This past week provided a couple different opportunities for me as a teacher that don’t fit into a normal work week. In celebration of Earth Day, our school joins together for an all-school Day of Service in the neighborhood surrounding Seattle Prep. The following day, on Friday, I joined our principal and a few other fellow teachers at a day long conference on Cultural Competence. While both days provided different experiences, they both allowed for great professional growth.
As students get older at Seattle Prep, they tend to bemoan the prospect of working outside on Earth Day. After experiencing the laborious nature of pulling ivy and blackberry from the neighborhood (mostly at Interlaken Park), they strive to do anything else! With this in mind – and last year being a rainy day – it inevitably makes for a less than exciting day in many cases. As teachers we feel like we are herding students back and then trying anything to get them to work for just a couple hours. While I went into the day with tempered expectations, I soon learned that just when you don’t expect the best – students surprise you.
The group of juniors I supervised and worked with on Earth Day provided great energy and worked extremely hard.
We cleared a nice section of ivy and blackberry to return the land to its natural state alongside workers from EarthCorps, a local non-profit that works in restoring natural habitats. The second part of our day involved moving piles of mulch to cover the area. When we completed the work, all of us could stare and be amazed at the work we accomplished. The students worked well together and really enjoyed their day. Yet the best part was that we were one group (about 12 students and myself) among 50 or so groups total doing this same work! We literally and physically changed the landscape of our area for the better! I felt overwhelmed and proud to be working at a school involved in this activity and to be with students who truly respected the world around them enough to not complain and get the work done.

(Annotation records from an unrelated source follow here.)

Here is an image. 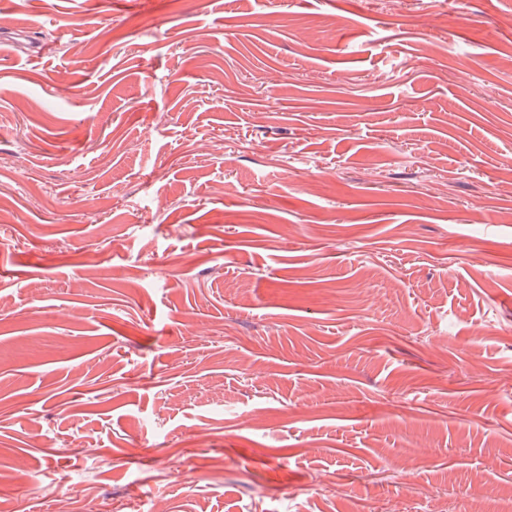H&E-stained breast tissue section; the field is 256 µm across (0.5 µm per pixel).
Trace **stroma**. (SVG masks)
<instances>
[{
  "label": "stroma",
  "instance_id": "stroma-1",
  "mask_svg": "<svg viewBox=\"0 0 512 512\" xmlns=\"http://www.w3.org/2000/svg\"><path fill=\"white\" fill-rule=\"evenodd\" d=\"M510 159L512 0H0V512H512ZM71 500L81 499L84 503L82 510L90 512H126L129 508L124 504L118 505L116 502H107L104 499L90 497L88 490L76 483L70 495Z\"/></svg>",
  "mask_w": 512,
  "mask_h": 512
}]
</instances>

The following day I traveled to the Cultural Competency training where I gained some great professional development to use in my classroom. The training centered around being able to understand the different perspectives and cultures of the students in our classroom. While I didn’t gain anything new or groundbreaking in terms of the material, the training did provide some great activities to use in helping students understand each others’ various perspectives and cultures. I also thought of my Diversity in Education course and James Banks’ views of Multicultural Education. This training and the work I did in that class made me reflect on my own teaching. Banks describes three different approaches to multicultural education in order of significance and importance: contributions approach, additive approach, and transformative approach. Do I simply speak about various cultural groups contributions or do I include all perspectives throughout units I teach? This is a perfect time to reflect on this dilemma as I begin a new unit for freshmen year. The unit involves the reading of Bless Me, Ultima and the Age of Exploration. I want to work toward a unit that doesn’t celebrate Christopher Columbus and other explorers, but examines the perspectives of all involved including the indigenous people who lived in the New World before Columbus arrived. If I can get students to understand all points of view in this era, I am working toward a transformative experience.